PROBLEM 1 =
Count the lines in the records that contain the string "tuplet", matching case exactly. Reply with the number alone.

SUPPLIED TEXT =

Lord. We know that in your word it says you are faithyful (African church go-er’s vocabulary word that means the same thing as the English word, “faithful”). You are powerful like the great surges of electricity that sometimes grace our electrical outlets. We know that you are all-seeing & all-knowing like the governments of the countries we travel to. Therefore, we come before you today to ask that you would hear our prayers. Amen.
*A Prayer For Transportation.*
Be with us as we enter into mini busses & other questionable vehicles/modes of transportation. Be at our side as we bite our tongues when the suggested price for transportation is 5 times more expensive than acceptable due to the color of our skin.
Place your hand upon the wheel in those precarious times when a driver’s lack of sobriety is only discovered after accepting a ride from them. Keep your loving arms of protection around our backpacks & luggage as they sit in the raging hot temperatures of the underside or topside of long-distance busses.
Fill our hearts with peace & love when street vendors challenge our patience by getting in our face, pulling our hair, or reaching through vehicle windows to grab our arms. We pray that when huge boulders have been placed on the local roads in an attempt to section off areas for construction that our bus driver would notice them before it’s too late.
Lord, you are good & mighty and you know the answer to our deepest & most troubling questions like, “how many more hours will this supposed 30 minute trip last?”, “when is it acceptable to notify the local person sitting on top of me that even though they don’t like it, I would indeed like our window to be open because i can’t go without both space and air?”, “will this 12 hour bus ride include a bathroom break…because I don’t see a bathroom on the bus?”, “is it necessary for us to be going the equivalent of 100mph down unpaved country roads/up twisting mountain passes?”, “if I fall asleep on this bus/train/airplane will all of my possessions be stolen from me (including the very clothes I wear)?”, “when they said ‘meals are provided’ did they really count a package of crackers and a juice box as breakfast?”, “that rancid odor that keeps burning my eyes & other vulnerable senses every few minutes will eventually subside….right?”, & many more haunting & typically unanswered questions.
We love you, Lord, & we are blessed just to be in your presence. This is our transportation prayer.
*This is a prayer for the bathroom.*
Lord, we ask that as you are looking down upon us in our time of need that you would not smile because of our failures but rather that you would smile because of our successes. Lord, as we squat down lower than would ever be presumed comfortable in an attempt to use the blessed squatty-potty, we ask that you would strengthen the required muscles in order that they would be able to perform their expected duties with speed, accuracy, & both limited noise & stench.
We pray that even on the days we aren’t able to access a heavenly strong cup of coffee that you would still remain faithful to us & would bless us with regularity. We ask in your name that we would be able to walk NOT run to the bathroom when nature makes its call. We request your provision of enough water to bring about a good toilet flushing. We pray that if soap be not offered that by some miracle someone in our traveling party would have sanitation products.

PROBLEM 2 =
In the travel prayer, what reason does the speaker give for wanting the window open despite the objection of the local person sitting on top of them?

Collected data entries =
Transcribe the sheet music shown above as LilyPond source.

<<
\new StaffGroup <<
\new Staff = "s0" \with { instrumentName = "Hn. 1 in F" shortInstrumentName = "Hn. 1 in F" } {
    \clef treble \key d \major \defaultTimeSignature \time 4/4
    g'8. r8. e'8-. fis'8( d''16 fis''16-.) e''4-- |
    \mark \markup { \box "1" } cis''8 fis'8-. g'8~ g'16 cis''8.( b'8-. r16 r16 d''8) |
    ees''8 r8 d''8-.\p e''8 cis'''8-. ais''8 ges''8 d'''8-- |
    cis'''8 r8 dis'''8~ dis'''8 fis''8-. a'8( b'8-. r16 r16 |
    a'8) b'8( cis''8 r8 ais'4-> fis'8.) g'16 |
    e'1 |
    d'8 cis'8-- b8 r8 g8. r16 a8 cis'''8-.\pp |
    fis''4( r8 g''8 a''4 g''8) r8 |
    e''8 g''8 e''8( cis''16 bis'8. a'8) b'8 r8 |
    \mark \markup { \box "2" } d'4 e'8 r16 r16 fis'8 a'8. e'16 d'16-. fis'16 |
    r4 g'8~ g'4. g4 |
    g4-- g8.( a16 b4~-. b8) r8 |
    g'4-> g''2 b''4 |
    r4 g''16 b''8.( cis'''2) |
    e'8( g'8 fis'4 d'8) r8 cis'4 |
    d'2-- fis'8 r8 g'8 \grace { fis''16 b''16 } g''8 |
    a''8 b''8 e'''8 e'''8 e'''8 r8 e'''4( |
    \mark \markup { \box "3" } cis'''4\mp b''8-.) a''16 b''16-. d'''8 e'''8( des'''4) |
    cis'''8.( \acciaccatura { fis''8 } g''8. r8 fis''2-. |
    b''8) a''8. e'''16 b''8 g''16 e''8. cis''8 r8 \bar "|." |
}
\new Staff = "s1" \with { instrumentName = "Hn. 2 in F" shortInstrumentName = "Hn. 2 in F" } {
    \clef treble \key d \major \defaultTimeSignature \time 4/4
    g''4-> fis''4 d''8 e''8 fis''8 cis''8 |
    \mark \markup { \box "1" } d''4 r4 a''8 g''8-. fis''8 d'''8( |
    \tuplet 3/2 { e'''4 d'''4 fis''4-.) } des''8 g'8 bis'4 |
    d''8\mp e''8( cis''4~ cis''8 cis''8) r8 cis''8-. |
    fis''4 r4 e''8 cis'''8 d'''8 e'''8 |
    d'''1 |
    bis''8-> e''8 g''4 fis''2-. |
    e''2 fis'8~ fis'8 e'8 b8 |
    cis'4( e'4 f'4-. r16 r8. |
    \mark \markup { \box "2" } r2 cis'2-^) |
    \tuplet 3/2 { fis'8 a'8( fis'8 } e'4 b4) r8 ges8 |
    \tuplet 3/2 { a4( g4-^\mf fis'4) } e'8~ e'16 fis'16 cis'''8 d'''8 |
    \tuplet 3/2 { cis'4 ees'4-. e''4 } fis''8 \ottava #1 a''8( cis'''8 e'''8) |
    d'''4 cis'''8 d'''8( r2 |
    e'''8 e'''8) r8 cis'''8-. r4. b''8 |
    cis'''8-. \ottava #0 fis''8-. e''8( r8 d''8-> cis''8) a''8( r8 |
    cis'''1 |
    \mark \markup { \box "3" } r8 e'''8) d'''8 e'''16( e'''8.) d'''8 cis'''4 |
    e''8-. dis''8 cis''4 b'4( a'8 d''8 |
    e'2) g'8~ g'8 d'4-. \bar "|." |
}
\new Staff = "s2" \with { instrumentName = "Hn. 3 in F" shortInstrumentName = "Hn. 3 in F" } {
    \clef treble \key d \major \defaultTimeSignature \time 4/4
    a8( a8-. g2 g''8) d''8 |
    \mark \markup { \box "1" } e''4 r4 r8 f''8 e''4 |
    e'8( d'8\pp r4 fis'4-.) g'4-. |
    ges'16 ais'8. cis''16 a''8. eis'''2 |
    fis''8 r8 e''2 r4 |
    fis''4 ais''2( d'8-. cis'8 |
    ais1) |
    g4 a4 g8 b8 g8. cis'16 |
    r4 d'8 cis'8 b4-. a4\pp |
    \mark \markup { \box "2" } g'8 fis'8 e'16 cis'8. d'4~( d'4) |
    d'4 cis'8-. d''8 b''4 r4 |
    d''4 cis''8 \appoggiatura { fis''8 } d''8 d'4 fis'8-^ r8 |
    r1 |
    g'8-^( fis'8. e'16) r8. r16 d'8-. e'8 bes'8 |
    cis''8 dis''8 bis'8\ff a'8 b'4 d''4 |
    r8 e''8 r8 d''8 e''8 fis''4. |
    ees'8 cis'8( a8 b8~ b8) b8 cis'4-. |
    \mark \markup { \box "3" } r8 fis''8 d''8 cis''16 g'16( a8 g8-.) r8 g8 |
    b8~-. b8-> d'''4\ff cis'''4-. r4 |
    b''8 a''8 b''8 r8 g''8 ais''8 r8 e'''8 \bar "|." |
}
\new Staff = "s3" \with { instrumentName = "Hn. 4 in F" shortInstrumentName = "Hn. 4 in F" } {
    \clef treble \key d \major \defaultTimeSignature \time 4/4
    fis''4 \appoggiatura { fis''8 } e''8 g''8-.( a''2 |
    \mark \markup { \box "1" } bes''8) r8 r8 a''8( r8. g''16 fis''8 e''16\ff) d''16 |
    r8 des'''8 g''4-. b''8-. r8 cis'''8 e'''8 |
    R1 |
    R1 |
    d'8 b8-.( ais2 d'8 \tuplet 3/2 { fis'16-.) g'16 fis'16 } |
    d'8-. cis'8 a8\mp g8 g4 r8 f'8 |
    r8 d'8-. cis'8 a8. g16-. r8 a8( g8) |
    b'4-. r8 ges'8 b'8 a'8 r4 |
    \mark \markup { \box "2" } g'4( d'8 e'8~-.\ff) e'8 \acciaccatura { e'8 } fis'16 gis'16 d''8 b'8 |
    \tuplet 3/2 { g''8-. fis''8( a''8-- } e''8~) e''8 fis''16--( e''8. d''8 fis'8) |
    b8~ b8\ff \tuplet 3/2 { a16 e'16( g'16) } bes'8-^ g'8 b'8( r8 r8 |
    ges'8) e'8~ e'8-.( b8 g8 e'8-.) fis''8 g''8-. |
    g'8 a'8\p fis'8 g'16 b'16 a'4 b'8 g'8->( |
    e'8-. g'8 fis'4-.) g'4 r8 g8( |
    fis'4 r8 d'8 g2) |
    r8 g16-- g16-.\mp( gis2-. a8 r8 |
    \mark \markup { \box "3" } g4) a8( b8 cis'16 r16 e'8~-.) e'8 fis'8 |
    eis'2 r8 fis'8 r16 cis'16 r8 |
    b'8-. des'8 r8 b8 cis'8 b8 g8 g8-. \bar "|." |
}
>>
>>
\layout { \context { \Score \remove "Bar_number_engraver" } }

EXPECTED OUTPUT 1 =
7

EXPECTED OUTPUT 2 =
The speaker wants the window open because they can't go without both space and air. They want it open even though the local person sitting on top of them doesn't like it.